Chhabria was unable to sustain his acquisitions, not only because of the utter absence of synergy in his companies but also because nothing in his education or business background prepared him for running a corporation of any size, least of all corporates that were undervalued since they were facing problems of various types for internal or external reasons. Unfortunately, Chhabria's way of dealing with situations was mainly to shout abuse at his senior employees, often in front of line workers, and threaten them with the sack. Much of the talent that he had inherited from previous management was lost due to these shenanigans. He also took to "head-hunting," which involved offering fantastic salaries to good performers in competitor companies to come work for him. He would then expect them to produce results in a matter of weeks, with no other facilitation or investment. He ran his companies on fear often taking legal action against former employees who left his employment voluntarily. This approach proved equally disastrous. Recognizing the fundamental deficiency in his own profile, Chhabria spent a few weeks attending a short-term course at Harvard Business School, but no miracle emerged from this initiative either.

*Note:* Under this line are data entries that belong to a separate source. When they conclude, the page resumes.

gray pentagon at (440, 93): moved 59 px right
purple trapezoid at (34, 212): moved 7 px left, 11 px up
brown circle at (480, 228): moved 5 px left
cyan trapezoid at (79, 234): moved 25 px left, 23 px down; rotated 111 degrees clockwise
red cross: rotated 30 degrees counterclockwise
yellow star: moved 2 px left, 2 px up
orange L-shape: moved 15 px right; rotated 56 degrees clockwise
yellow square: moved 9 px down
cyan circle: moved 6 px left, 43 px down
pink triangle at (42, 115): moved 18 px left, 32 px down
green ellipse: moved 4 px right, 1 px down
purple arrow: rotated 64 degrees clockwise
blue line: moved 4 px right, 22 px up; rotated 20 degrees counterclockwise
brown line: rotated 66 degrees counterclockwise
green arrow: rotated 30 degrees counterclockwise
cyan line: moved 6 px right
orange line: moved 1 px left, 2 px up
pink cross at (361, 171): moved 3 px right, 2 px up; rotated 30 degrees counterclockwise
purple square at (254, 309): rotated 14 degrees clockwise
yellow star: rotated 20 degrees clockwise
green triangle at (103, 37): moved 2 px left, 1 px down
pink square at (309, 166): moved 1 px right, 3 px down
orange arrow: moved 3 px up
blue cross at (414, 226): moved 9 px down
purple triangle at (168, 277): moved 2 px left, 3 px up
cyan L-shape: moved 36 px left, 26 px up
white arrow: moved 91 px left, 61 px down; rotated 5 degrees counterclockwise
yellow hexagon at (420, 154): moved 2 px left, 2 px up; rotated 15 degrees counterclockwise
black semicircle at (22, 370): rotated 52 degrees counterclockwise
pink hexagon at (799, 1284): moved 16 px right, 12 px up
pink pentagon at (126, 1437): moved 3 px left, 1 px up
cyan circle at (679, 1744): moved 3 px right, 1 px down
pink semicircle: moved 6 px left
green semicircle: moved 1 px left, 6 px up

What did emerge was that Chhabria had been more creative than prudent in his accounting and fund-raising practices. His takeover tactics had left him with numerous powerful enemies in industry and a trust deficit in government and the money markets. A slew of legal cases were filed against him in both his personal and official capacities, for crimes ranging from fraud (numerous cases) to bribery to tax evasion to illegal share dealings to non-payment of employee provident fund obligations. The courts in India issued non-bailable warrants against him and he was to be arrested as soon as he set foot on Indian soil. He was therefore unable to visit India, where all his companies were based, for more than a decade before his death. He came precariously close to being proclaimed a fugitive by the government of India. Cases were also filed against him in Hong Kong courts. One of the long-running legal actions related to his take over of the Shaw Wallace distilling and brewing group where it was alleged that had done so in partnership with Vijay Mallya of the Kingfisher brewing group, who was prohibited from taking over Shaw Wallace for regulatory reasons. This takeover also spawned litigation between Chhabria and his brother Kishore whom he had sent back to India to run the business and who it was alleged had many of the Shaw Wallace brands transferred to his own interests.

In less than a decade after the heady days of 1984, Chhabria found that not one of his acquisitions was doing well; all were embroiled in serious litigation; and his name and credit were reviled universally. His flagship, Shaw Wallace, faced 110 winding-up petitions filed by 178 creditors. Falcon Tyres and Dunlop Tyres came under BIFR (bankruptcy proceedings) and were later sold to the Ruia group. At Mather & Platt, the workers' union petitioned the Company Law Board (CLB) to remove Chhabria from the driving seat and this was done. Orson Ltd simply folded up and was liquidated.

==Death==
Chhabria died in Mumbai on April 6, 2002, following a heart attack, at the age of 56. He was survived by his wife Vidhya Manohar Chhabria and by three daughters, Komal, Bhavika and Kiran. Komal Rajiv Wazir now runs Chhabria's most famous takeover, Shaw Wallace; Bhavika Godhwani runs Hindustan Dorr Oliver, another takeover, while Kiran Chhabria runs Jumbo, the original Chhabria venture, in Dubai.